For a positive test:
LR+ = sensitivity/(1 − specificity) = 0.9/(1 − 0.65) = 2.57
p1 (from prevalence) = 0.55
o1 = 0.55/(1 − 0.55) = 1.22
o2 = o1 × LR+ = 1.22 × 2.57 = 3.14
p2 = 3.14/(1 + 3.14) = 0.76
For a negative test:
LR− = (1 − sensitivity)/specificity = (1 − 0.9)/0.65 = 0.15
o2 = o1 × LR− = 1.22 × 0.15 = 0.18
p2 = 0.18 /(1 + 0.18) = 0.15
In a woman presenting in general practice with symptoms suggesting a UTI, a positive dipstick test increases the probability of a bacterial UTI from 55% to 76%, while a negative dipstick test decreases the probability to 15%.
The Fagan nomogram allows LR to convert pre- to post-test probabilities. To use, if the pre-test probability is marked on the left axis, then a line is drawn from this point on the left side of the graph through the LR value (positive or negative) for the test. The point where the line meets the right side of the graph is the estimated post-test probability of the disease (Fig. 1.1).
Fig. 1.1 Fagan nomogram. Reproduced with permission from Greenhalgh T. How to read a paper: Papers that report diagnostic or screening tests. BMJ 1997; 315:540–3.

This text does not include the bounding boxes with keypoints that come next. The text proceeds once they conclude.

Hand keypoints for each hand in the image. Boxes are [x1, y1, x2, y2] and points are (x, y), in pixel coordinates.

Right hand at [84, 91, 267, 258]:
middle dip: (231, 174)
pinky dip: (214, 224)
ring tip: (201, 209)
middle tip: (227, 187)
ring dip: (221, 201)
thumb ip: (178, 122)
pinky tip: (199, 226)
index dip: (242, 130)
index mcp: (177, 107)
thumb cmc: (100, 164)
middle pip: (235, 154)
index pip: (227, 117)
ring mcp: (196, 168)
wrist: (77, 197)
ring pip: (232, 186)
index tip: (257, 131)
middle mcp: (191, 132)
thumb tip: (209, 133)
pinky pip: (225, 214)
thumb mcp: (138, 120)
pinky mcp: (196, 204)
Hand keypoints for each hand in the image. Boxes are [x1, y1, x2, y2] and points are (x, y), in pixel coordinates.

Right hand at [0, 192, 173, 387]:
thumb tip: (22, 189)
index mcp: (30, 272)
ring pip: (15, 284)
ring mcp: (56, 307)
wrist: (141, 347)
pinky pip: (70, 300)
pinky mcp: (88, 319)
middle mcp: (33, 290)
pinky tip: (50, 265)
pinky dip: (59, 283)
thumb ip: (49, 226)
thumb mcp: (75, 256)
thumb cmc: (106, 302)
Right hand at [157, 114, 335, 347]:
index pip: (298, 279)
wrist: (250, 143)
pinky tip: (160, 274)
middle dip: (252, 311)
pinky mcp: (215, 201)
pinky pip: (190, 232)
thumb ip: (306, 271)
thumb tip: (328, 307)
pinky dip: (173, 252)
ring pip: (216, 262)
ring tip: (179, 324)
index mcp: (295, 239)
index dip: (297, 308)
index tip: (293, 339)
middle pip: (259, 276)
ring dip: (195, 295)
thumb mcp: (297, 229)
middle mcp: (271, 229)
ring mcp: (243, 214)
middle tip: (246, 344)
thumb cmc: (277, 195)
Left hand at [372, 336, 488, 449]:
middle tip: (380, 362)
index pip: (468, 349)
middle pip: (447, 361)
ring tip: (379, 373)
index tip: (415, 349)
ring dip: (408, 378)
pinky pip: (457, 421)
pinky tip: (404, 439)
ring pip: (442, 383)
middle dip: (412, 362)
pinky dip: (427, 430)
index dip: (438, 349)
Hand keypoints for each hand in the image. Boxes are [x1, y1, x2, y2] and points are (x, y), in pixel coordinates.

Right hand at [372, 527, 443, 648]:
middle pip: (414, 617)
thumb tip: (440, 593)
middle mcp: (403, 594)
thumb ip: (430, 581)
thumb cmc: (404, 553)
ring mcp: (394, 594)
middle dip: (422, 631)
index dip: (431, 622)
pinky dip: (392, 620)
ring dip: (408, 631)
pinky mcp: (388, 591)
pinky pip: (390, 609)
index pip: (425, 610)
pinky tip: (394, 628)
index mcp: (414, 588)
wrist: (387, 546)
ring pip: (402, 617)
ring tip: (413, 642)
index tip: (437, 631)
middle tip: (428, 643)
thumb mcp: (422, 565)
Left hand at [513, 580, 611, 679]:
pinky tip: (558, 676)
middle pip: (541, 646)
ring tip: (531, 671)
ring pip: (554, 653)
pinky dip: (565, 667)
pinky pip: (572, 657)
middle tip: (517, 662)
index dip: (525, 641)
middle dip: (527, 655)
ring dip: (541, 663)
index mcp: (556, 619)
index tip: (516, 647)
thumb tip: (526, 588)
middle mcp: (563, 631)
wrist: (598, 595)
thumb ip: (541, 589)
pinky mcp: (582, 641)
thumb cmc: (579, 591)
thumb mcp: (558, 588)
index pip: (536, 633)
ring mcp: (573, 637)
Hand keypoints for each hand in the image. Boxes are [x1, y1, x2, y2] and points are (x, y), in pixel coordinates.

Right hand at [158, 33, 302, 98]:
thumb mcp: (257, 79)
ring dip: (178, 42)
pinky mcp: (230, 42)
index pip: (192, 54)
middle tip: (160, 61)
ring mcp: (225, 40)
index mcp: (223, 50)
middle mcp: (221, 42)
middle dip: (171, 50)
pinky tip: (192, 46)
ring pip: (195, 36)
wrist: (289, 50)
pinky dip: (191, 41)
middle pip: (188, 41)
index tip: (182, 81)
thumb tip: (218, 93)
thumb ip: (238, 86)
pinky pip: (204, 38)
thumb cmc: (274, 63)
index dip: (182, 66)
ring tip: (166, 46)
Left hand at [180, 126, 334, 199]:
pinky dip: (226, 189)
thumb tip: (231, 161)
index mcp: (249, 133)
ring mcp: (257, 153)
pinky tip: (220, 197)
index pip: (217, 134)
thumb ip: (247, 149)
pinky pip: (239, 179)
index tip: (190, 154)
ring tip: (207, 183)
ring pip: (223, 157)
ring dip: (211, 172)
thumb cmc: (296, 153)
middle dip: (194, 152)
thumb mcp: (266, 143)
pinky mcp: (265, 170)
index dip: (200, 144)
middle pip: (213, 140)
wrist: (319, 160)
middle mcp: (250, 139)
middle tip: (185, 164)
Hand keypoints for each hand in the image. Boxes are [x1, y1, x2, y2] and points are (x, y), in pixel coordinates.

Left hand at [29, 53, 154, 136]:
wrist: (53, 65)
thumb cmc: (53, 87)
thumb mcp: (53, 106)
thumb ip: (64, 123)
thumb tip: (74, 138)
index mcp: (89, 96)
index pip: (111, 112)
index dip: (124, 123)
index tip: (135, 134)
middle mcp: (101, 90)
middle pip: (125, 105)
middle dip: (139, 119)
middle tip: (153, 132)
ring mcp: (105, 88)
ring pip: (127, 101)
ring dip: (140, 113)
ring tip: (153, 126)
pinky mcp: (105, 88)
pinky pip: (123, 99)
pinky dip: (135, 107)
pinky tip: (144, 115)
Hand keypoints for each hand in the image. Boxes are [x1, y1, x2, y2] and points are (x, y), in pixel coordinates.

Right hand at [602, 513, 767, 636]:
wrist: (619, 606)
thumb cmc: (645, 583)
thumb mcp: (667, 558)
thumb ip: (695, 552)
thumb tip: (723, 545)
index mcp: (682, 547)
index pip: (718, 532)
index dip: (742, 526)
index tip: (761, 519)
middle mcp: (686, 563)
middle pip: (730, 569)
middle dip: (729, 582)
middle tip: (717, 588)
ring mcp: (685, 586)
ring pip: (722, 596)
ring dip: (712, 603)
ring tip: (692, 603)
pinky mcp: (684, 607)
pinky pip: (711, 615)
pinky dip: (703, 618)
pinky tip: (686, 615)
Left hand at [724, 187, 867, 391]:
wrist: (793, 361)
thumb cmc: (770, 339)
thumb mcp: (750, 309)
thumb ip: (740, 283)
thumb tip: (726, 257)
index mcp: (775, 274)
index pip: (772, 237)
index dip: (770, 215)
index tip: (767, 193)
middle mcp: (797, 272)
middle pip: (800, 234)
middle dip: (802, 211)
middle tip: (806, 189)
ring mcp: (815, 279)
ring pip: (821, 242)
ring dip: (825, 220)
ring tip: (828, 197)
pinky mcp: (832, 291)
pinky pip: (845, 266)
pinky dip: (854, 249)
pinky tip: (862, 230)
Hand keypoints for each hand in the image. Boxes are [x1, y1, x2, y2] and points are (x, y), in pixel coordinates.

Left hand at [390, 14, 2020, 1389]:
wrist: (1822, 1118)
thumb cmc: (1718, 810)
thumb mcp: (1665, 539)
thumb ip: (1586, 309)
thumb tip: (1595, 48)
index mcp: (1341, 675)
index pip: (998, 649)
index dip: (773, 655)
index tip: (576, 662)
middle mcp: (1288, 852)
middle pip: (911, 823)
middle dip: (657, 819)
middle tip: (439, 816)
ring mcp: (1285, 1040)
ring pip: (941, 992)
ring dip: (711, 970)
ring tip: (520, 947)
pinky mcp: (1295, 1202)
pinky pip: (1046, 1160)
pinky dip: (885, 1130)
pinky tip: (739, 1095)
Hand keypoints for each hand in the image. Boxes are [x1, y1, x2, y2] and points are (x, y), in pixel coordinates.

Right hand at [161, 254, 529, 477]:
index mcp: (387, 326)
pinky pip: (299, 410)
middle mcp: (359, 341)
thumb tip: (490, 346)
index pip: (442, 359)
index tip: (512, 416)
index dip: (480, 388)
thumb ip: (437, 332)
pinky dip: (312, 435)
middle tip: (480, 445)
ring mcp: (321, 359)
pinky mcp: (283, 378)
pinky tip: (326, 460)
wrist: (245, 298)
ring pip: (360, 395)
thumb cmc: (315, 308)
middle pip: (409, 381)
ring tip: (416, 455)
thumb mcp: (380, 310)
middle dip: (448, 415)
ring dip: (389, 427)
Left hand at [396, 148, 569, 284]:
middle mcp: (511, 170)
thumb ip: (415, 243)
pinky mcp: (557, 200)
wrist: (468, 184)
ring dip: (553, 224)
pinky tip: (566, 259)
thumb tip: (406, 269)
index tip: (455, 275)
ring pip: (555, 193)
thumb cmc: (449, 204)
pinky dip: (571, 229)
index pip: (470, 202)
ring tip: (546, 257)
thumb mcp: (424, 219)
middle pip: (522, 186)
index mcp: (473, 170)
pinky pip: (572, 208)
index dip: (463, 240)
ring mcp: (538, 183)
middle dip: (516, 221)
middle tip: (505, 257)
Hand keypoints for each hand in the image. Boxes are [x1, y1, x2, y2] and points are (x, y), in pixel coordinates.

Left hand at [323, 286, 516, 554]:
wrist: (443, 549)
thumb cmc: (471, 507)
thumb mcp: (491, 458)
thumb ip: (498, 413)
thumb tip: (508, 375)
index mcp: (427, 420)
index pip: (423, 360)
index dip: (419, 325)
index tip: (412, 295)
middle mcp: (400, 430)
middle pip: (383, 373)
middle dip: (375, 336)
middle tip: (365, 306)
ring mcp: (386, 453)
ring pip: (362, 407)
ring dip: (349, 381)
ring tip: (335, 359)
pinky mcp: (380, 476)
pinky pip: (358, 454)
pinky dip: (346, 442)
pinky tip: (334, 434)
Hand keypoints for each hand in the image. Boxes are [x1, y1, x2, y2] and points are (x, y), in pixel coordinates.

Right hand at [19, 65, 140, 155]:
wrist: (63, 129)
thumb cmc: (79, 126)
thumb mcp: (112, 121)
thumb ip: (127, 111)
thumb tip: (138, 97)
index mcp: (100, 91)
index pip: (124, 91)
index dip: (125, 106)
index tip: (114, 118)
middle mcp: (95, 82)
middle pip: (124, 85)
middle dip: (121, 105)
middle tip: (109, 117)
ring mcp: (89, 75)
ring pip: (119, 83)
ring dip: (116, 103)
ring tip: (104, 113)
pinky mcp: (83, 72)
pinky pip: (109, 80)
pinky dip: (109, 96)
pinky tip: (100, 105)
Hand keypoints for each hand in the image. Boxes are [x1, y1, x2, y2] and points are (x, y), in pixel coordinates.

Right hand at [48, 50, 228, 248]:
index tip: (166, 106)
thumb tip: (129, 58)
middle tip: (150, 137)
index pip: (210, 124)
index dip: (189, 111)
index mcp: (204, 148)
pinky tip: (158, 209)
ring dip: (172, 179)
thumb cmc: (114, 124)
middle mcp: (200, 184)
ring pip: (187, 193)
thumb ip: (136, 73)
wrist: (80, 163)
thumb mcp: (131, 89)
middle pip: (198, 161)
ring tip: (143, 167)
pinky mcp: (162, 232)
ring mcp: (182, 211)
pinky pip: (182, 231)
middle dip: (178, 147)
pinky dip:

Links to a number of likelihood ratios can be found at Bandolier. http://www.medicine.ox.ac.uk/bandolier
The processes described in the previous sections of this chapter are all about narrowing the differential diagnosis through gathering together evidence. This is inherent in diagnostic decision-making, although we rarely think of it in these terms. The process is akin to Bayesian statistics, and if quantified through pre- and post-test probabilities and LRs it is an actual application of Bayes’ theorem. Bayes’ theorem states that the pre-test odds of a hypothesis being true multiplied by the weight of new evidence (LR) generates post-test odds of the hypothesis being true. Unlike ‘frequentist’ approaches to statistical inference, Bayesian inferences explicitly include prior knowledge, in these examples the pre-test probability. At each step in the diagnostic process you have a working idea of the probability of a diagnosis, and with the results of each question, examination and investigation you increase or decrease that probability.
In routine clinical practice this process is usually more qualitative than quantitative due to lack of relevant LR estimates, lack of time, and lack of expertise. However, quantitative estimations are important in developing clinical decision-making tools and algorithms to guide clinicians and increasingly to direct nursing and other healthcare staff in face-to-face, telephone, or online consultations. They can also be applied in clinical governance to reduce unnecessary investigations or introduce new ones.
Increasingly, new technologies are being used to improve clinical decision-making.
There are a large number of clinical scoring systems to assist diagnosis. Like any tool, some are better than others, and can be evaluated in terms of sensitivity and specificity.